PPIG 2020 - 31st Annual Workshop 17 - 21 August 2020, online

Notice: As with many other conferences needing to adjust to the new circumstances, PPIG will be going online as well. At the core of the PPIG annual workshops is the fostering of a community of people interested in all aspects of programming. We aim to maintain and support these goals in the transition to the online setup as well.

We are replacing the single event initially planned for July with two one-week-long virtual events in August (17th to 21st) and November (16th to 20th). During each of the weeks, we’ll meet for two to three hours a day for presentations, discussions, panels and social activities. We’re encouraging all our attendees to keep in touch during and between the two events, and we’re planning for some additional activities to support this.

You can check the programme page for more details.

Original CfP follows –

The 31st Annual Meeting of the Psychology of Programming Interest Group will be hosted for the first time in North America, at OCAD University’s Inclusive Design Research Centre in Toronto, Canada, during the week of July 29-31, 2020.

Cultivating the Margins

The speed, growth, and increasing entanglement of computational systems is actively changing our work, social, political, and creative lives. Yet the apparent success of these systems in reshaping social and economic landscapes has also come with enormous costs—putting fair and stable employment, the veracity of information, respectful use of data, and democratic participation at risk. Perhaps the ways we create and study these systems, and the normative assumptions and values that are embedded within them, need to be reconsidered in a new light?

This critique has been present at PPIG for a while, from End User Programming, Live Coding, to even the idea of studying the psychology of programmers. We’ve always been a community that invites other perspectives on what it means to program, and we want to continue to extend this interest.
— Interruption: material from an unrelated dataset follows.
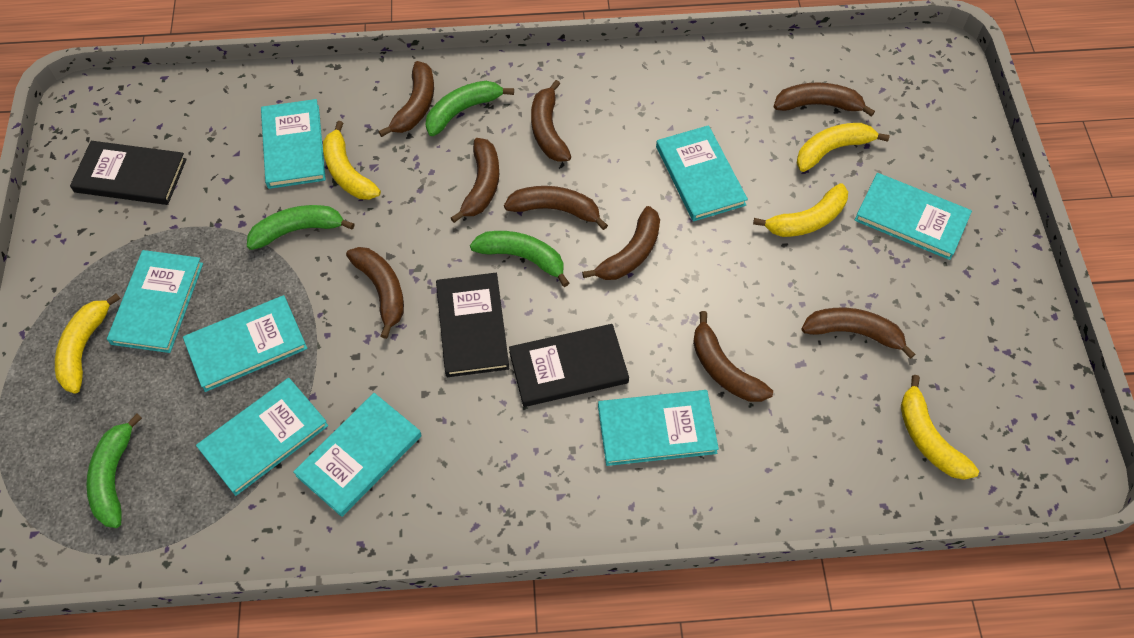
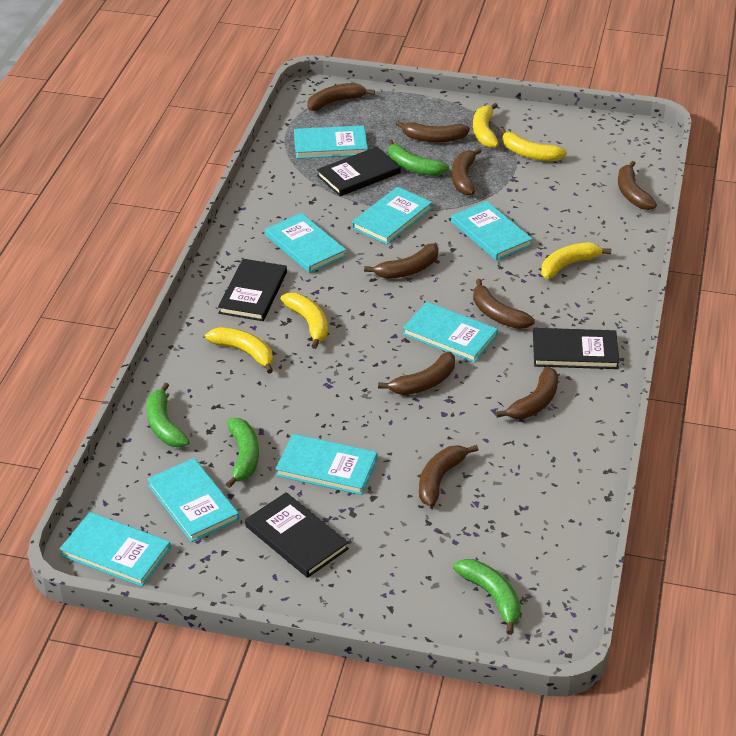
black book: 3 -> 4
This year’s theme prompts us to reflect upon what we’re missing—the practices, theories, people, and technologies that have been excluded, set aside, or overlooked by mainstream programming research. What are the edges and limits of programming and programmed systems? Who has agency to participate in their creation and study, and who is relegated to the passive role of user or research subject?

What new or overlooked possibilities are growing at the margins of programming, away from the prevailing industrial and technoscientific values of speed, efficiency, measurability, and scale? What would an ecology of programming look like, in which we have a responsibility to cultivate communities, invite diverse perspectives, and grow a plurality of approaches and epistemologies?

The Psychology of Programming Interest Group (PPIG) was established in 1987 in order to bring together people from diverse communities to explore common interests in the psychological aspects of programming and in the computational aspects of psychology. “Programming”, here, is interpreted in the broadest sense to include any aspect of software creation. As always with PPIG, we accept the widest range of submissions on a variety of topics, such as:

  • Programming and human cognition
  • Programming education and craft skill acquisition
  • Human centered design and evaluation of programming languages, tools and infrastructure
  • Team/co-operative work in programming
  • End user programming
  • Distributed programming, programming distribution
  • Gender, age, culture and programming
  • New paradigms in programming
  • Code quality, readability, productivity and re-use
  • Mistakes, bugs and errors
  • Notational design
  • Unconventional interactions and quasi-programming
  • Non-human programming
  • Technology support for creativity
  • Music(al) programming
  • Liveness and interactivity in programming

We welcome the following categories of submissions:

  • Papers: No explicit limit - as long as the reader’s interest is maintained, usually < 10 pages
  • Reflections, artworks, and system demonstrations, typically 1 page abstract or < 2.5 days long, depending on the medium
  • Doctoral consortium submissions: Up to 2 pages long

Please use our templates for papers. Submissions for the workshop should be uploaded to EasyChair.

Important dates:

  • Abstract submission deadline: Wed 18 March 2020 extended to Wed 8 April 2020
  • Paper submission deadline: Wed 1 April 2020 extended to Wed 22 April 2020
  • Authors will be notified: Wed 29 April 2020
  • Conference: Wed 29 - Fri 31 July 2020 at OCAD University, Toronto, Canada. Room: Inclusive Design Institute, 49 McCaul St.

We look forward to seeing you in Toronto!